** start Records supplied **

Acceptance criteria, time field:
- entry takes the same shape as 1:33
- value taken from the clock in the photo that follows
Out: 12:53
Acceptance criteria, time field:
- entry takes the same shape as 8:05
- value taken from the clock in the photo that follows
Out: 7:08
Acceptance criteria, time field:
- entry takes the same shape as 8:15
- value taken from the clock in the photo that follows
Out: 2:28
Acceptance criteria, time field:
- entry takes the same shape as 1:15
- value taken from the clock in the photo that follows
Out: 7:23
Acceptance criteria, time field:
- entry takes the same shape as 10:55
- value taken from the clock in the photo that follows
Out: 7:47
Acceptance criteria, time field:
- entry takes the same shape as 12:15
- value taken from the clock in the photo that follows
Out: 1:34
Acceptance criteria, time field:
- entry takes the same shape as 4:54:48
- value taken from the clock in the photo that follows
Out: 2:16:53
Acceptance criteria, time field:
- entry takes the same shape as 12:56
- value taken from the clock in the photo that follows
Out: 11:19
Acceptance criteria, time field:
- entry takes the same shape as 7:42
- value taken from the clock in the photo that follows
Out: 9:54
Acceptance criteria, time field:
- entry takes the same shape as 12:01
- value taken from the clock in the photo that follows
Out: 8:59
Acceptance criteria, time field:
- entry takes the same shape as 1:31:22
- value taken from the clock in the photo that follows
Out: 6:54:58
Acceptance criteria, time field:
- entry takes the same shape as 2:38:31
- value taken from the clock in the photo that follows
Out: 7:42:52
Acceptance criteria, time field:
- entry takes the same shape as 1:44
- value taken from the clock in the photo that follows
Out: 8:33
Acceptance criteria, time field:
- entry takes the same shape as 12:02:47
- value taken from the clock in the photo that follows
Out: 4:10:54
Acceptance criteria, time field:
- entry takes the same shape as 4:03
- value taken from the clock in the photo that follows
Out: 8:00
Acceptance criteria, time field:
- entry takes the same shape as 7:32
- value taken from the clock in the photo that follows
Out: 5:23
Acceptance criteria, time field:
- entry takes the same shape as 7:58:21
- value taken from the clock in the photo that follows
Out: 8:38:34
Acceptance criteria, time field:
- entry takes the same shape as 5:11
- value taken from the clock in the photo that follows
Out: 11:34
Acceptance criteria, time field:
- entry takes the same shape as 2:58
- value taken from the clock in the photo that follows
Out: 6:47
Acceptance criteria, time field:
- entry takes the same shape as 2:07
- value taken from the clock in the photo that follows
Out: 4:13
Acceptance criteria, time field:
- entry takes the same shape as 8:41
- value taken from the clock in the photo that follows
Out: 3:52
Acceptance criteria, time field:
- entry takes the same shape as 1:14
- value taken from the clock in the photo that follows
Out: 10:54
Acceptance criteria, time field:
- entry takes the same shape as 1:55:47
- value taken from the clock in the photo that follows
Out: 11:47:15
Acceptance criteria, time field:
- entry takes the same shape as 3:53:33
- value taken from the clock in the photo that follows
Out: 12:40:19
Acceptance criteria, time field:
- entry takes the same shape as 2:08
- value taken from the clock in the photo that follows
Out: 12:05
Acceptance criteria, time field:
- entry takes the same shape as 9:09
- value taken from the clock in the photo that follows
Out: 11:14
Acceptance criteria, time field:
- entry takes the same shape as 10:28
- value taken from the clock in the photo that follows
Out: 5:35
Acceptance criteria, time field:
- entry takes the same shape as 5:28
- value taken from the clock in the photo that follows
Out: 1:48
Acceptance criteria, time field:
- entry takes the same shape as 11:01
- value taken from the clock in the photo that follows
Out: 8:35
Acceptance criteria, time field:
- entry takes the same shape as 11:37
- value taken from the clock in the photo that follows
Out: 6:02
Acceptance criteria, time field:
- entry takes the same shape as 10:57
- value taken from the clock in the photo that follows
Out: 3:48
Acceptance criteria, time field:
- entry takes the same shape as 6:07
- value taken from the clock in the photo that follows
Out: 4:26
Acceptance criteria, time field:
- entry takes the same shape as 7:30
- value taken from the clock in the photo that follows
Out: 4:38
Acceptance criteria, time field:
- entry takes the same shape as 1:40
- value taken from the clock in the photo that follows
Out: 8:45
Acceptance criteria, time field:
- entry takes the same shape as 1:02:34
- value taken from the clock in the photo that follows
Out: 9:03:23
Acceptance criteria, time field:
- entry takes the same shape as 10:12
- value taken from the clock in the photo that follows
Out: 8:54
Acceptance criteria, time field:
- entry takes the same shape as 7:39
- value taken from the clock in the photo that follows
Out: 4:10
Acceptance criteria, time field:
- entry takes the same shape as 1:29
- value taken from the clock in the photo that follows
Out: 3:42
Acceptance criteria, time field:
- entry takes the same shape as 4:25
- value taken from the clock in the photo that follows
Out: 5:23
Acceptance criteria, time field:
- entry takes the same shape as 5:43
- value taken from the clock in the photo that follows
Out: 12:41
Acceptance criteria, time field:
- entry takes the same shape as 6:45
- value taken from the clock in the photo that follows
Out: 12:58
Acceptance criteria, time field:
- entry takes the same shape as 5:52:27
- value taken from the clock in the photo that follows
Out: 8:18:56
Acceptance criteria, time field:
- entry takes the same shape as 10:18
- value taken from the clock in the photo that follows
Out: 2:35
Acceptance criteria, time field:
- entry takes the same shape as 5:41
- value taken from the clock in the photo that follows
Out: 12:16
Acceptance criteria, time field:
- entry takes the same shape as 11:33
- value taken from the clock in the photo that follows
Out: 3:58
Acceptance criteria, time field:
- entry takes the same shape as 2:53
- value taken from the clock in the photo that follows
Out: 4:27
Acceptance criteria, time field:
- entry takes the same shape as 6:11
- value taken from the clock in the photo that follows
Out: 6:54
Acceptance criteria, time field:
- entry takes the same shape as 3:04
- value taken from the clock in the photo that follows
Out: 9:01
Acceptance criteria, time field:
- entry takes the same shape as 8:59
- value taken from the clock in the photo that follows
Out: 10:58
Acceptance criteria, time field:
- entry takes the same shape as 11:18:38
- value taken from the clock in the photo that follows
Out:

** end Records supplied **

§ **Written exercise**: Rewrite every line of the records above as a numbered list, omitting any blank lines.

§ **Reply to the task**:
1. Acceptance criteria, time field:
2. - entry takes the same shape as 1:33
3. - value taken from the clock in the photo that follows
4. Out: 12:53
5. Acceptance criteria, time field:
6. - entry takes the same shape as 8:05
7. - value taken from the clock in the photo that follows
8. Out: 7:08
9. Acceptance criteria, time field:
10. - entry takes the same shape as 8:15
11. - value taken from the clock in the photo that follows
12. Out: 2:28
13. Acceptance criteria, time field:
14. - entry takes the same shape as 1:15
15. - value taken from the clock in the photo that follows
16. Out: 7:23
17. Acceptance criteria, time field:
18. - entry takes the same shape as 10:55
19. - value taken from the clock in the photo that follows
20. Out: 7:47
21. Acceptance criteria, time field:
22. - entry takes the same shape as 12:15
23. - value taken from the clock in the photo that follows
24. Out: 1:34
25. Acceptance criteria, time field:
26. - entry takes the same shape as 4:54:48
27. - value taken from the clock in the photo that follows
28. Out: 2:16:53
29. Acceptance criteria, time field:
30. - entry takes the same shape as 12:56
31. - value taken from the clock in the photo that follows
32. Out: 11:19
33. Acceptance criteria, time field:
34. - entry takes the same shape as 7:42
35. - value taken from the clock in the photo that follows
36. Out: 9:54
37. Acceptance criteria, time field:
38. - entry takes the same shape as 12:01
39. - value taken from the clock in the photo that follows
40. Out: 8:59
41. Acceptance criteria, time field:
42. - entry takes the same shape as 1:31:22
43. - value taken from the clock in the photo that follows
44. Out: 6:54:58
45. Acceptance criteria, time field:
46. - entry takes the same shape as 2:38:31
47. - value taken from the clock in the photo that follows
48. Out: 7:42:52
49. Acceptance criteria, time field:
50. - entry takes the same shape as 1:44
51. - value taken from the clock in the photo that follows
52. Out: 8:33
53. Acceptance criteria, time field:
54. - entry takes the same shape as 12:02:47
55. - value taken from the clock in the photo that follows
56. Out: 4:10:54
57. Acceptance criteria, time field:
58. - entry takes the same shape as 4:03
59. - value taken from the clock in the photo that follows
60. Out: 8:00
61. Acceptance criteria, time field:
62. - entry takes the same shape as 7:32
63. - value taken from the clock in the photo that follows
64. Out: 5:23
65. Acceptance criteria, time field:
66. - entry takes the same shape as 7:58:21
67. - value taken from the clock in the photo that follows
68. Out: 8:38:34
69. Acceptance criteria, time field:
70. - entry takes the same shape as 5:11
71. - value taken from the clock in the photo that follows
72. Out: 11:34
73. Acceptance criteria, time field:
74. - entry takes the same shape as 2:58
75. - value taken from the clock in the photo that follows
76. Out: 6:47
77. Acceptance criteria, time field:
78. - entry takes the same shape as 2:07
79. - value taken from the clock in the photo that follows
80. Out: 4:13
81. Acceptance criteria, time field:
82. - entry takes the same shape as 8:41
83. - value taken from the clock in the photo that follows
84. Out: 3:52
85. Acceptance criteria, time field:
86. - entry takes the same shape as 1:14
87. - value taken from the clock in the photo that follows
88. Out: 10:54
89. Acceptance criteria, time field:
90. - entry takes the same shape as 1:55:47
91. - value taken from the clock in the photo that follows
92. Out: 11:47:15
93. Acceptance criteria, time field:
94. - entry takes the same shape as 3:53:33
95. - value taken from the clock in the photo that follows
96. Out: 12:40:19
97. Acceptance criteria, time field:
98. - entry takes the same shape as 2:08
99. - value taken from the clock in the photo that follows
100. Out: 12:05
101. Acceptance criteria, time field:
102. - entry takes the same shape as 9:09
103. - value taken from the clock in the photo that follows
104. Out: 11:14
105. Acceptance criteria, time field:
106. - entry takes the same shape as 10:28
107. - value taken from the clock in the photo that follows
108. Out: 5:35
109. Acceptance criteria, time field:
110. - entry takes the same shape as 5:28
111. - value taken from the clock in the photo that follows
112. Out: 1:48
113. Acceptance criteria, time field:
114. - entry takes the same shape as 11:01
115. - value taken from the clock in the photo that follows
116. Out: 8:35
117. Acceptance criteria, time field:
118. - entry takes the same shape as 11:37
119. - value taken from the clock in the photo that follows
120. Out: 6:02
121. Acceptance criteria, time field:
122. - entry takes the same shape as 10:57
123. - value taken from the clock in the photo that follows
124. Out: 3:48
125. Acceptance criteria, time field:
126. - entry takes the same shape as 6:07
127. - value taken from the clock in the photo that follows
128. Out: 4:26
129. Acceptance criteria, time field:
130. - entry takes the same shape as 7:30
131. - value taken from the clock in the photo that follows
132. Out: 4:38
133. Acceptance criteria, time field:
134. - entry takes the same shape as 1:40
135. - value taken from the clock in the photo that follows
136. Out: 8:45
137. Acceptance criteria, time field:
138. - entry takes the same shape as 1:02:34
139. - value taken from the clock in the photo that follows
140. Out: 9:03:23
141. Acceptance criteria, time field:
142. - entry takes the same shape as 10:12
143. - value taken from the clock in the photo that follows
144. Out: 8:54
145. Acceptance criteria, time field:
146. - entry takes the same shape as 7:39
147. - value taken from the clock in the photo that follows
148. Out: 4:10
149. Acceptance criteria, time field:
150. - entry takes the same shape as 1:29
151. - value taken from the clock in the photo that follows
152. Out: 3:42
153. Acceptance criteria, time field:
154. - entry takes the same shape as 4:25
155. - value taken from the clock in the photo that follows
156. Out: 5:23
157. Acceptance criteria, time field:
158. - entry takes the same shape as 5:43
159. - value taken from the clock in the photo that follows
160. Out: 12:41
161. Acceptance criteria, time field:
162. - entry takes the same shape as 6:45
163. - value taken from the clock in the photo that follows
164. Out: 12:58
165. Acceptance criteria, time field:
166. - entry takes the same shape as 5:52:27
167. - value taken from the clock in the photo that follows
168. Out: 8:18:56
169. Acceptance criteria, time field:
170. - entry takes the same shape as 10:18
171. - value taken from the clock in the photo that follows
172. Out: 2:35
173. Acceptance criteria, time field:
174. - entry takes the same shape as 5:41
175. - value taken from the clock in the photo that follows
176. Out: 12:16
177. Acceptance criteria, time field:
178. - entry takes the same shape as 11:33
179. - value taken from the clock in the photo that follows
180. Out: 3:58
181. Acceptance criteria, time field:
182. - entry takes the same shape as 2:53
183. - value taken from the clock in the photo that follows
184. Out: 4:27
185. Acceptance criteria, time field:
186. - entry takes the same shape as 6:11
187. - value taken from the clock in the photo that follows
188. Out: 6:54
189. Acceptance criteria, time field:
190. - entry takes the same shape as 3:04
191. - value taken from the clock in the photo that follows
192. Out: 9:01
193. Acceptance criteria, time field:
194. - entry takes the same shape as 8:59
195. - value taken from the clock in the photo that follows
196. Out: 10:58
197. Acceptance criteria, time field:
198. - entry takes the same shape as 11:18:38
199. - value taken from the clock in the photo that follows
200. Out:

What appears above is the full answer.